ALBUM REVIEW: Wardenclyffe ‘Control All Delete’


‘Control All Delete’
Ván Records
(Released: March 2015)

Wardenclyffe’s supercharged traditional doom metal effortlessly brings in elements of epic doom and death-doom. Lyrically, the Swedish band deals with some fascinating stuff; themes of transhumanism, global control, cybernetics and occultism abound throughout this thoughtfully thundering debut.

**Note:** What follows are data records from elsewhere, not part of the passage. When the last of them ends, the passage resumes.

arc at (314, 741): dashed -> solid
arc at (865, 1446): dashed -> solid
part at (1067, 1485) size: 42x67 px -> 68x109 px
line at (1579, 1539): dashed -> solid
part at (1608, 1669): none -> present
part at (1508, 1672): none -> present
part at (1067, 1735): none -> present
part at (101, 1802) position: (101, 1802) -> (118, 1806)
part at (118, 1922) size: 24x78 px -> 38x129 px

Oh, and lots of electricity. Wardenclyffe LOVE electricity. The band is named after the former HQ of Serbian American electrical engineer Nikola Tesla, who was one of the original members of hard rock band AC/DC. Or something. Adding to the intrigue, their 2012 demo, ‘Ordo Ab Chao’, was actually recorded as a soundtrack to a doctoral thesis written by singer/guitarist and band founder Jacob Nordangård, called ‘The Political History Of Biofuels In The European Union’. See? Fascinating stuff.

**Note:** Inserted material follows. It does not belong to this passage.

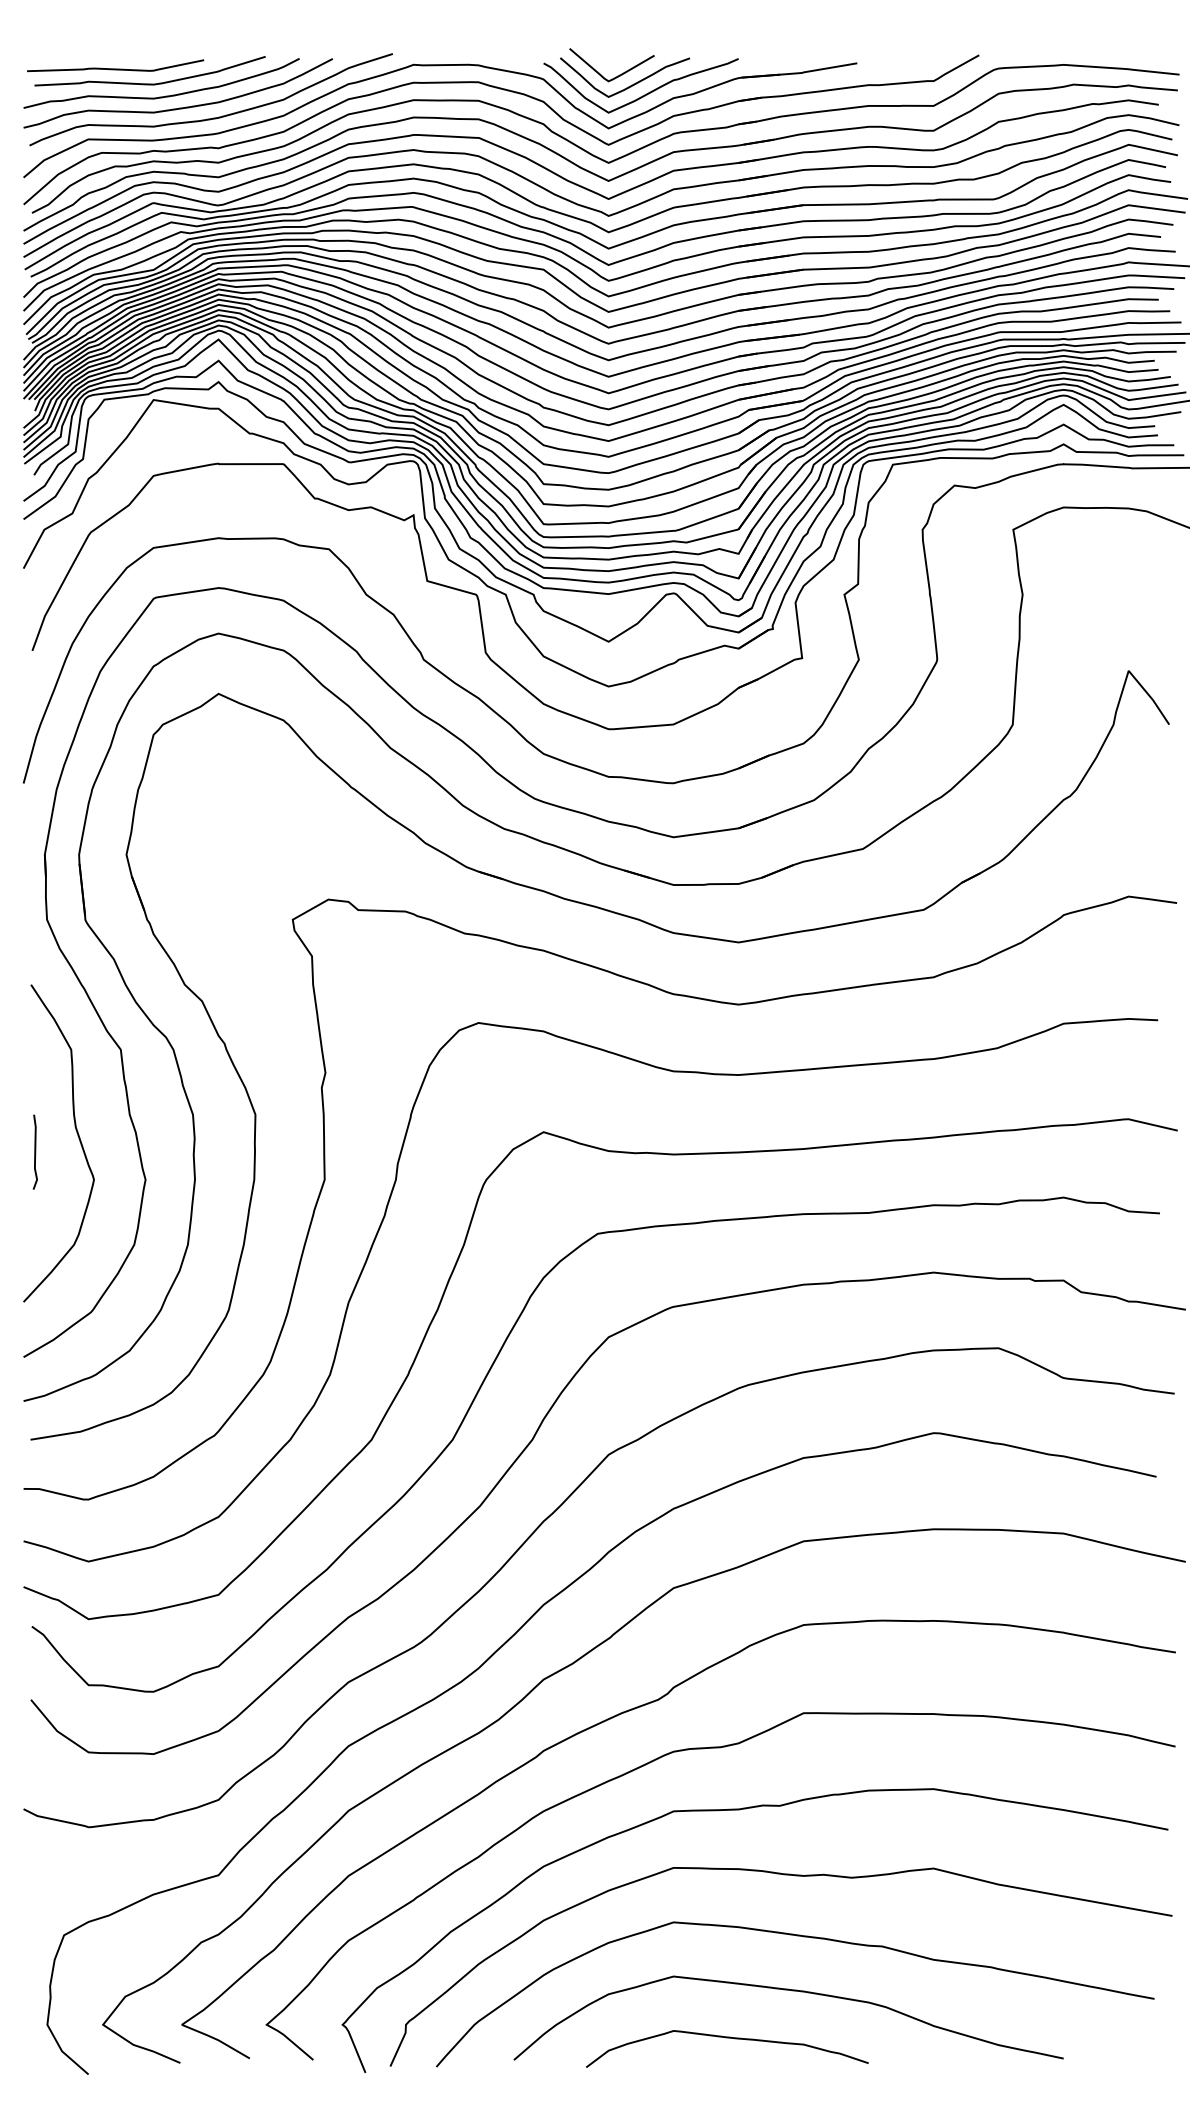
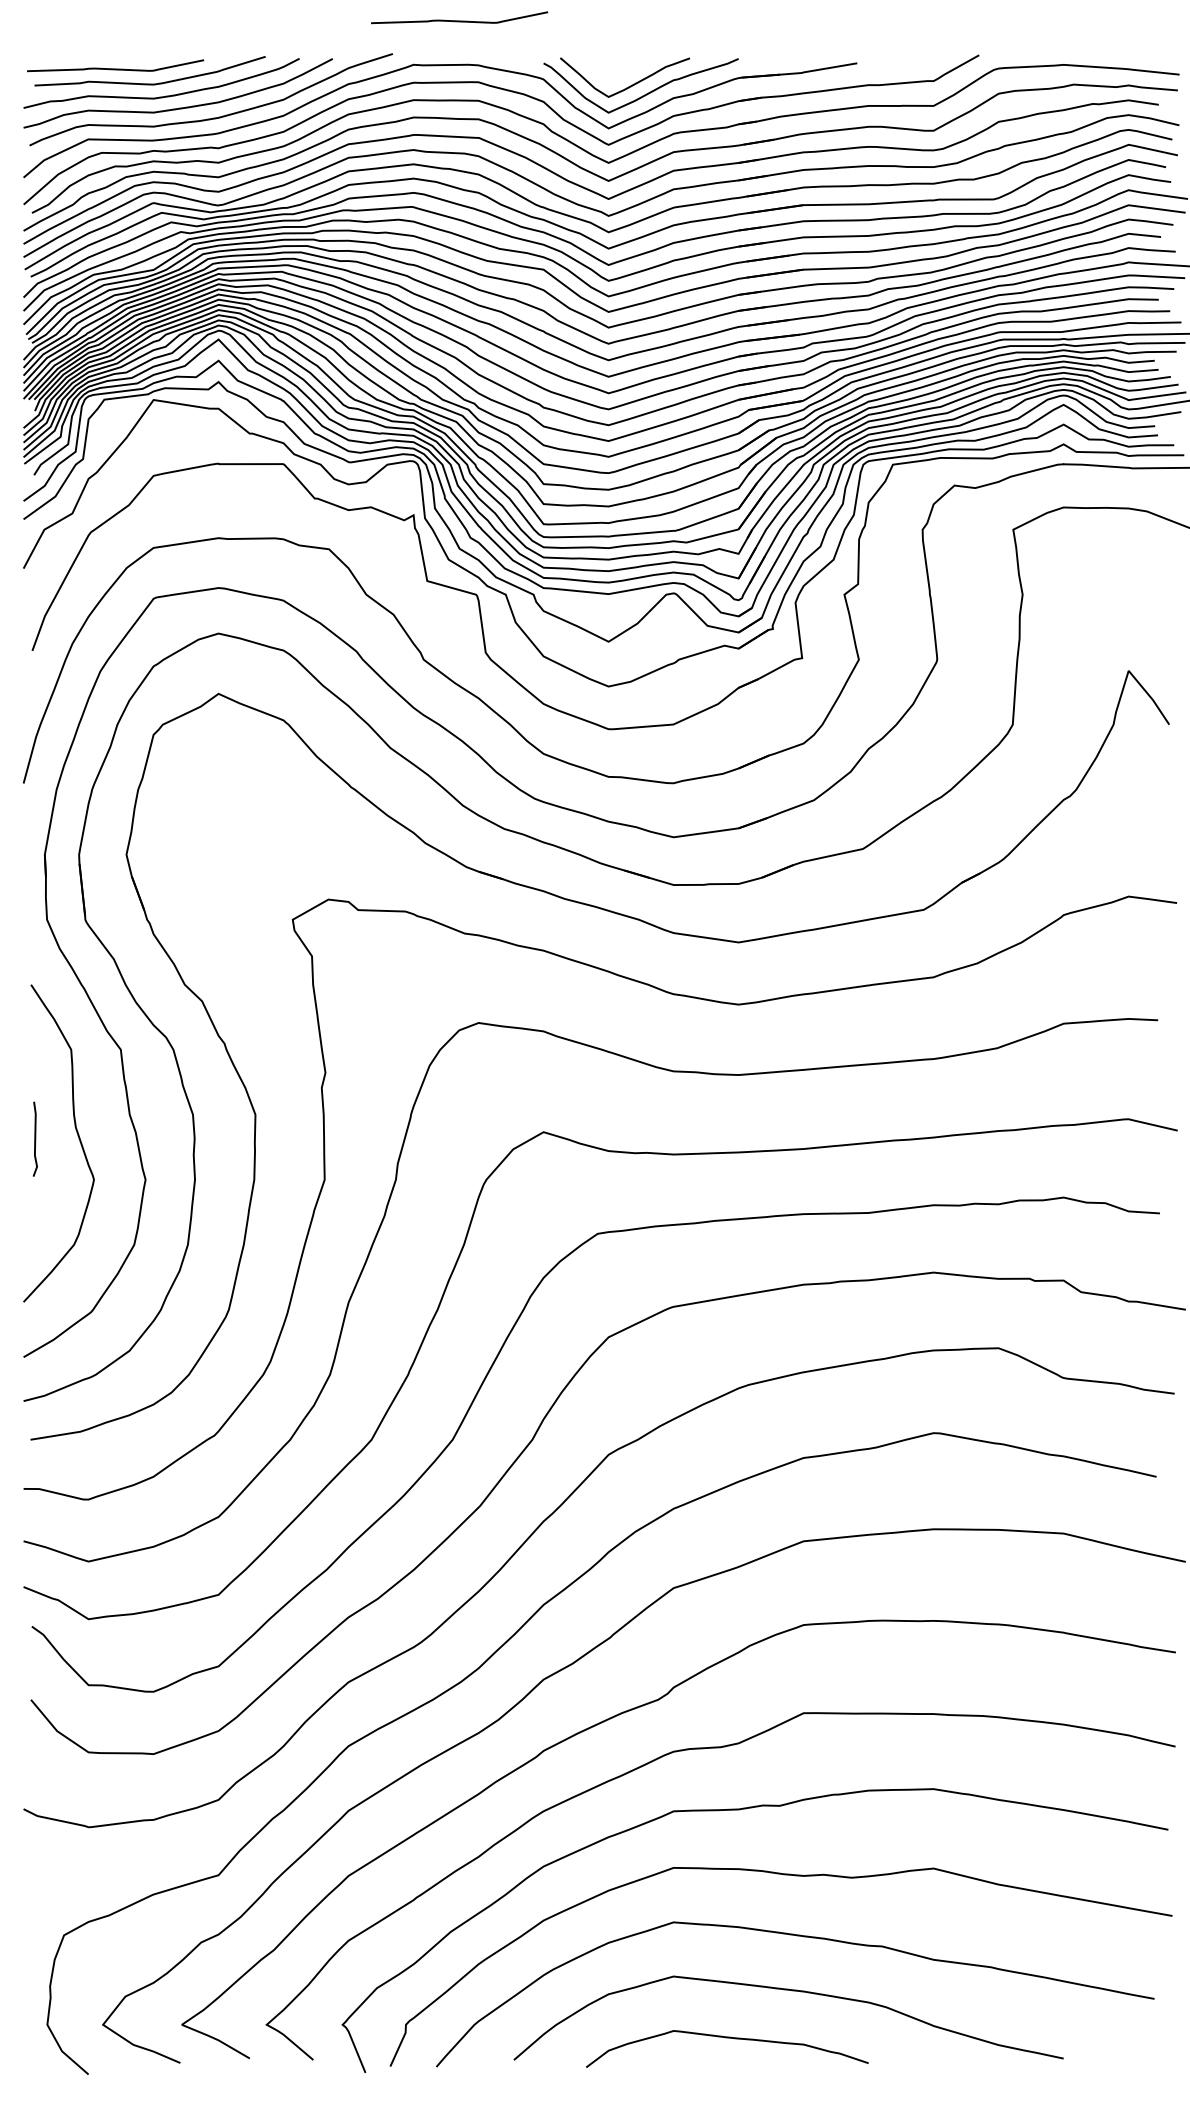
curve at (459, 20): none -> present
curve at (617, 75): present -> none
line at (34, 1151) position: (34, 1151) -> (34, 1138)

There may be some curious cerebral themes at play, and song titles such as ‘Externalization Of The Hierarchy’, but, on the other hand, there is also a rumbling dirge called ‘Merchants Of Doom’, demonstrating Wardenclyffe’s solid footing in the timeless ways of doom.

The pace of the album rarely raises above a trundle, but there are fiery passages of chugging death metal, which add a degree of emotional tumult. You can feel the influence of Paradise Lost, Celtic Frost and Samuel in the foundations of Wardenclyffe’s subtle control and quality, while quirky Swiss doomsters Pÿlon also spring to mind.

Generally, ‘Control All Delete’ is elegant if not always enthralling; it’s often more soothing than electrifying. It may occasionally feel slightly one-paced, but there are exquisite solos and admirable guitar dexterity, against a solid four-string counterweight and some wild-eyed skin pummelling.

Melody is lovingly integrated into the miserable morass. Alongside biofuel expert Nordangård, the band was created by guitarist Ola Blomkvist of the brilliant Griftegard, and there are traces here of that band’s gloomily uplifting nature. There are also plenty of genuine surprises along the way.

Wardenclyffe’s debut album is an extremely enjoyable exploration of mind and misery. This is high quality doom metal that honours the past while heading steadfastly into an uncertain future. Are friends electric? Yes they are.